Moreover, WYDOT is using Amazon’s Alexa to provide hands-free road condition updates to Wyomingites. Through a partnership with environmental engineering consulting firm Trihydro, they’ve created an app that pulls travel information from WYDOT’s Transportation Management Center (TMC) and relays it to Alexa listeners. 

WYDOT improves their app to provide residents with real-time updates 

Available for download on android and Apple mobile devices, the Wyoming 511 app provides road users with travel information. WYDOT initially created the app to enhance their reporting efforts for weather responsive traffic management. However, after initial success with the application, the agency used STIC funds to purchase additional software and hardware purchases. These upgrades further expand the app’s capabilities. 
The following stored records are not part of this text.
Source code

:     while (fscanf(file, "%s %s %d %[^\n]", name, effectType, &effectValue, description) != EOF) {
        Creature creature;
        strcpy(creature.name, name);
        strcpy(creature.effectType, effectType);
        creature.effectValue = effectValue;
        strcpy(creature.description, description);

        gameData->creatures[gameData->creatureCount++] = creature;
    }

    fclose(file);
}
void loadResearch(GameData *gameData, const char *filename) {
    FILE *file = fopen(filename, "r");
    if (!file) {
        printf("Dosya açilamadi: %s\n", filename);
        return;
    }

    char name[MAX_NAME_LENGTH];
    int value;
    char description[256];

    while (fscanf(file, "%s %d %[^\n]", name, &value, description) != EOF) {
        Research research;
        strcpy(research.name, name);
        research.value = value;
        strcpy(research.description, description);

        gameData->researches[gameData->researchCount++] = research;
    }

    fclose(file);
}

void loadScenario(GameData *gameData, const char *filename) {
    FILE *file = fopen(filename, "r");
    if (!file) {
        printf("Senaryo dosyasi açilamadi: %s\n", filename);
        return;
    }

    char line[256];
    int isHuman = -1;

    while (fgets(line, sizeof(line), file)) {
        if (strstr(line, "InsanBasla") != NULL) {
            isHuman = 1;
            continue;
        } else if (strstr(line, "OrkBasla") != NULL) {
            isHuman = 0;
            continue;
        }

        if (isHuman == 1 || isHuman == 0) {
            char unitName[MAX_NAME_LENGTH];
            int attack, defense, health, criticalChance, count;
Without requiring additional help from the agency’s Transportation Management Center (TMC), WYDOT maintenance staff can now use the reporting app to report hazardous road conditions and infrastructure damage directly to the public. These observations are then sent to the public through text and email alerts. Additionally, residents can access the updates through the agency’s website and mobile app.  

Employees use the app through a computer mounted tablet in agency vehicles. Without the need for cell coverage, the reporting software can operate by using the agency’s WyoLink radio network and personal Wi-Fi hotspots.  

A study conducted by the agency revealed that the reporting software saved the agency the equivalent of one WYDOT employee, allowing TMC staff to delegate their time to more important tasks. The agency also conducted a user survey that showed around 80 percent of WYDOT personnel and TMC operators wanted the agency to continue to use the application. 

Wyoming is the first state DOT to integrate Alexa into its agency app 

Last year, the agency collaborated with Trihydro, an environmental engineering and consulting firm based in Wyoming, to create the “Traveler Information Skill.” This tool is compatible with the Echo, Echo Dot and other Alexa-enabled devices. Using Amazon’s Alexa, this skill, or app, provides the public with updates regarding Wyoming road conditions. 

To hear real-time WYDOT road condition updates, users must first download the Traveler Information Skill either through the Alexa app on their mobile devices or by instructing the Alexa device to “install the Traveler Information Skill”. The app receives real-time data from WYDOT’s TMC database which includes the same information from the agency’s 511 website and mobile app. 

“It allows us to put information in vehicles to reduce crashes and fatalities across the country by making this information available in a more modern way at no cost to the taxpayers,” said WYDOT’s Program Manager of the Transportation Management Center, Vince Garcia. “It’s pretty interesting that a Wyoming company is leading connected vehicle technology throughout the country.” 

As of now, Wyoming is the only state sharing their road information through Trihydro’s shared system. “The sharing system we designed is set up so that it can support any number of states, and we’re in talks with California and Colorado and a few other states to start getting their data in as well,” said Shane Zumpf, Technoloy Services and Solutions Business Unit leader at Trihydro. “Our vision for this is that all 50 states will start sharing their data so that the skill can be used nationwide.”